Dies deswegen, „weil die hierfür erforderliche Gefährlichkeitsprognose zum Zeitpunkt der Abschlussentscheidung der Staatsanwaltschaft nicht aufgestellt werden konnte.“ Der betreffende Mann befände sich seit Längerem in Behandlung. Daher habe es zum Zeitpunkt der Abschlussverfügung an einer Gefährlichkeit für die Allgemeinheit gefehlt, die eine Unterbringung im Fachkrankenhaus rechtfertigen würde.

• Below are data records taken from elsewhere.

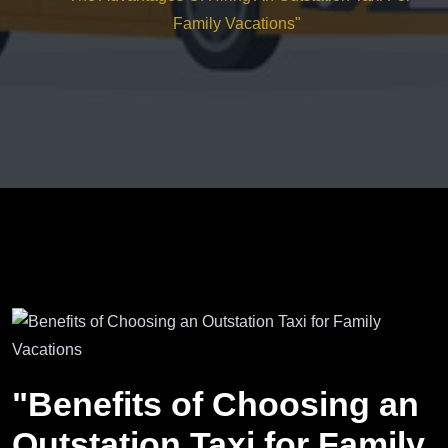
Family Vacations"
"Benefits of Choosing an
Outstation Taxi for Family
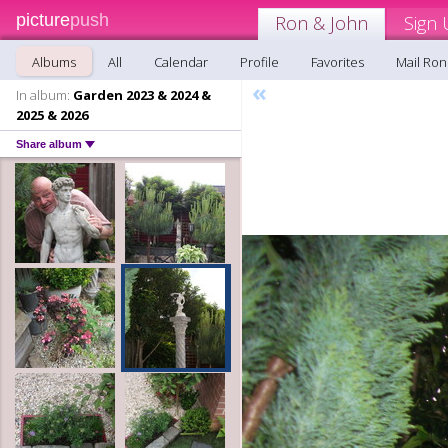
picture
push
Ron & John
Sign 
Albums
All
Calendar
Profile
Favorites
Mail Ron
«
In album:
Garden 2023 & 2024 &
2025 & 2026
Share album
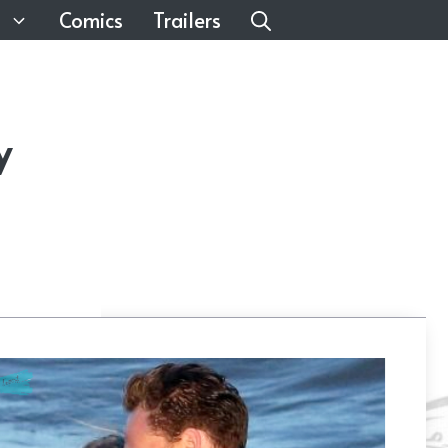
Comics
Trailers
y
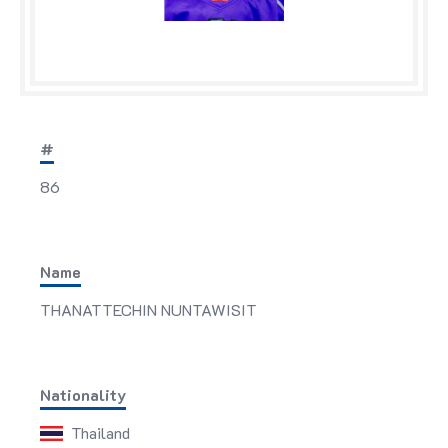
#
86
Name
THANATTECHIN NUNTAWISIT
Nationality
Thailand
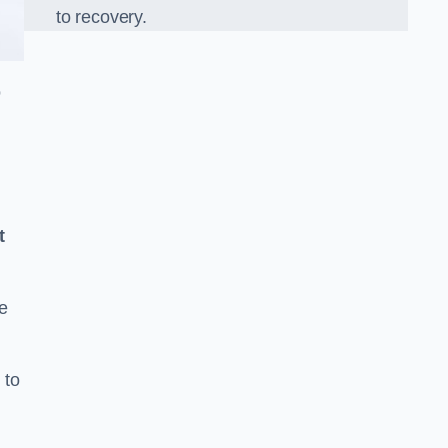
to recovery.
o
t
e
 to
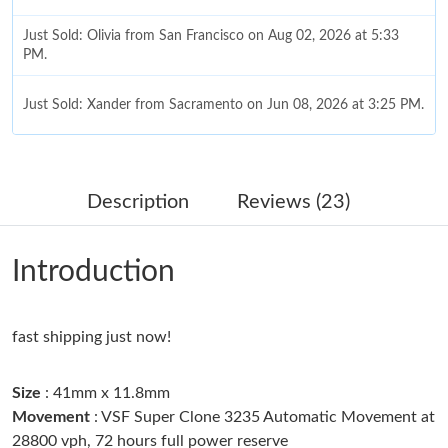
Just Sold: Olivia from San Francisco on Aug 02, 2026 at 5:33
PM.
Just Sold: Xander from Sacramento on Jun 08, 2026 at 3:25 PM.
Just Sold: Rachel from Salt Lake City on Jun 12, 2026 at 12:50
PM.
Description
Reviews (23)
Just Sold: Tina from Austin on Aug 06, 2026 at 2:28 PM.
Introduction
Just Sold: Helen from Las Vegas on May 19, 2026 at 11:35 PM.
fast shipping just now!
Just Sold: Yara from Dallas on Jun 15, 2026 at 4:46 PM.
Size
: 41mm x 11.8mm
Just Sold: Fiona from San Francisco on Jul 21, 2026 at 11:45
AM.
Movement
: VSF Super Clone 3235 Automatic Movement at
28800 vph, 72 hours full power reserve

Fall offiziell zu den Akten gelegt, aber: Mord verjährt nicht
Der Fall wirft Detailfragen auf, zu denen sich die Staatsanwaltschaft bedeckt hält. Was sie aber betont: Beide zwischenzeitlich Verdächtigten, für die eine Unschuldsvermutung gilt, kamen nicht aus dem Umfeld von Stefan M. Auch ein gemeinsames Vorgehen schließt die Behörde aus. Alles spreche für einen Alleintäter und dafür, dass Stefan M. zum Zufallsopfer wurde. Weitere Personen, die mit dem Verbrechen in Verbindung stehen könnten, gäbe es nach jetzigem Stand der Dinge nicht.

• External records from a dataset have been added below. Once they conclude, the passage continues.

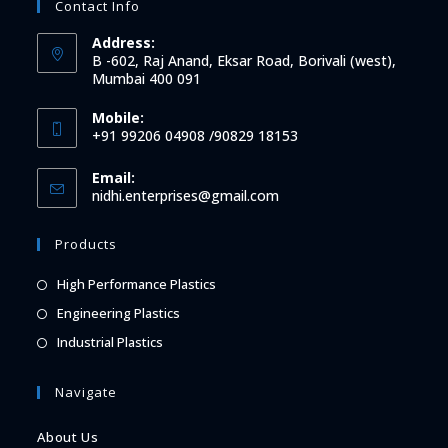
Contact Info
Address:
B -602, Raj Anand, Eksar Road, Borivali (west),
Mumbai 400 091
Mobile:
+91 99206 04908 /90829 18153
Email:
Opens
nidhi.enterprises@gmail.com
in
your
Products
application
Opens
High Performance Plastics
in
Opens
Engineering Plastics
a
in
Opens
Industrial Plastics
new
a
in
tab
new
a
Navigate
tab
new
About Us
tab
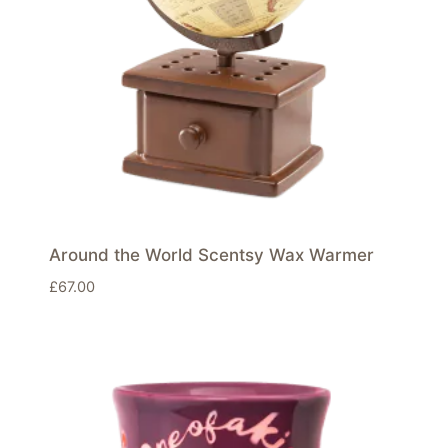
Around the World Scentsy Wax Warmer
£
67.00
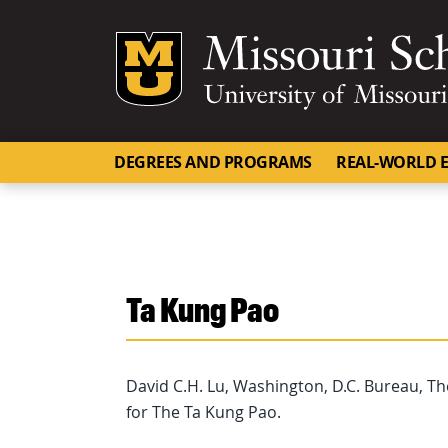
Mizzou Logo
DEGREES AND PROGRAMS
REAL-WORLD E
Ta Kung Pao
David C.H. Lu, Washington, D.C. Bureau, T
for The Ta Kung Pao.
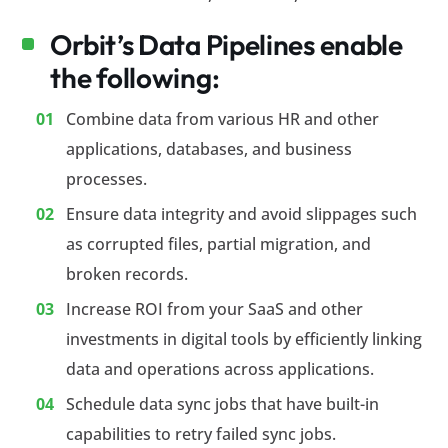
Orbit’s Data Pipelines enable
the following:
Combine data from various HR and other
applications, databases, and business
processes.
Ensure data integrity and avoid slippages such
as corrupted files, partial migration, and
broken records.
Increase ROI from your SaaS and other
investments in digital tools by efficiently linking
data and operations across applications.
Schedule data sync jobs that have built-in
capabilities to retry failed sync jobs.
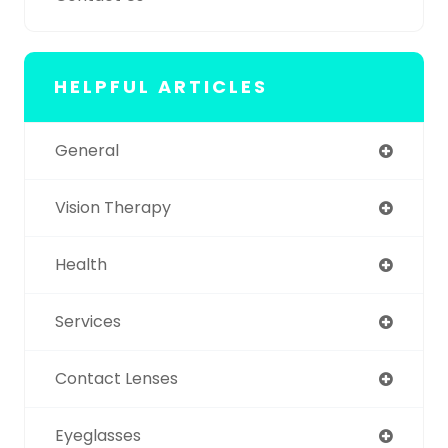
HELPFUL ARTICLES
General
Vision Therapy
Health
Services
Contact Lenses
Eyeglasses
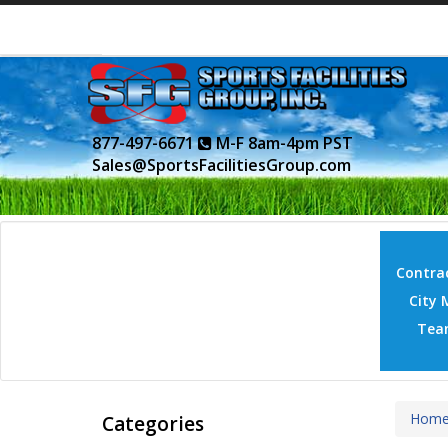
877-497-6671
M-F 8am-4pm PST
Sales@SportsFacilitiesGroup.com
Contrac
City 
Tea
Hom
Categories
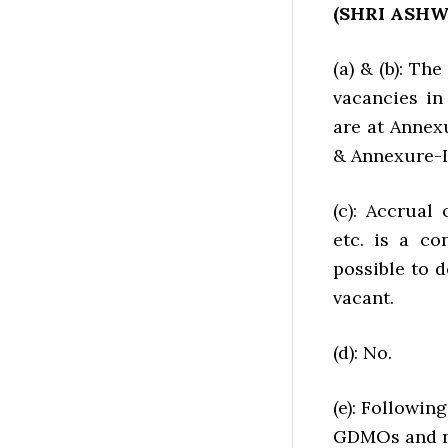
(SHRI ASH
(a) & (b): Th
vacancies in
are at Annexu
& Annexure-II
(c): Accrual
etc. is a co
possible to 
vacant.
(d): No.
(e): Followin
GDMOs and no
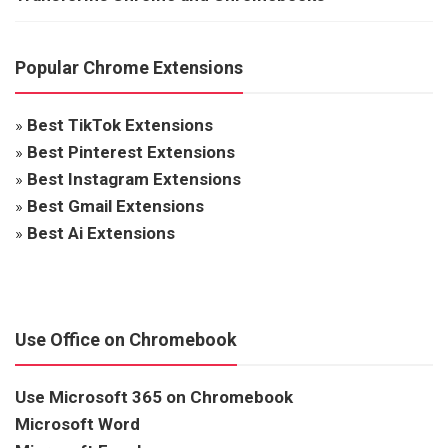
Popular Chrome Extensions
»
Best TikTok Extensions
»
Best Pinterest Extensions
»
Best Instagram Extensions
»
Best Gmail Extensions
»
Best Ai Extensions
Use Office on Chromebook
Use Microsoft 365 on Chromebook
Microsoft Word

Offiziell sind die Ermittlungen ad acta gelegt, die öffentliche Fahndung beendet und der Fall ohne Ergebnis eingestellt. Eine Hintertür aber bleibt: „Die Staatsanwaltschaft Leipzig wird gleichwohl regelmäßig prüfen, ob es neue Ermittlungsansätze gibt und wie sich der gesundheitliche Zustand des 33-jährigen Beschuldigten entwickelt.“ Denn: Mord verjährt in Deutschland nicht und bei neuen Hinweisen kann sofort wieder ermittelt werden.
Vorerst aber ist der grausame Fall ein sogenannter „Cold Case“ und der Mensch, der Stefan M. – er wäre heute 41 – brutal tötete, bleibt das, was er von Anfang an war: ein Phantom.